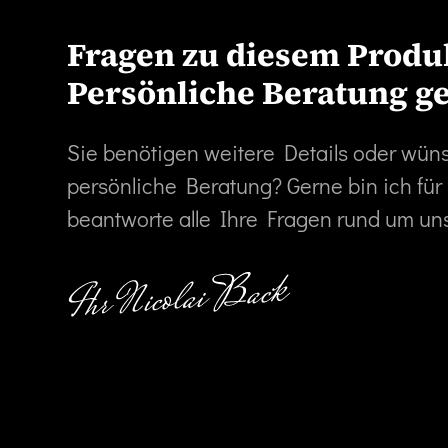
Fragen zu diesem Produ
Persönliche Beratung g
Sie benötigen weitere Details oder wün
persönliche Beratung? Gerne bin ich für
beantworte alle Ihre Fragen rund um un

##############################

Travail demandé
Présentez ces lignes sous forme de liste numérotée, en omettant les lignes vides. Ne reprenez pas l'image dans votre réponse.

Réponse
1. Fragen zu diesem Produ
2. Persönliche Beratung g
3. Sie benötigen weitere Details oder wün
4. persönliche Beratung? Gerne bin ich für
5. beantworte alle Ihre Fragen rund um un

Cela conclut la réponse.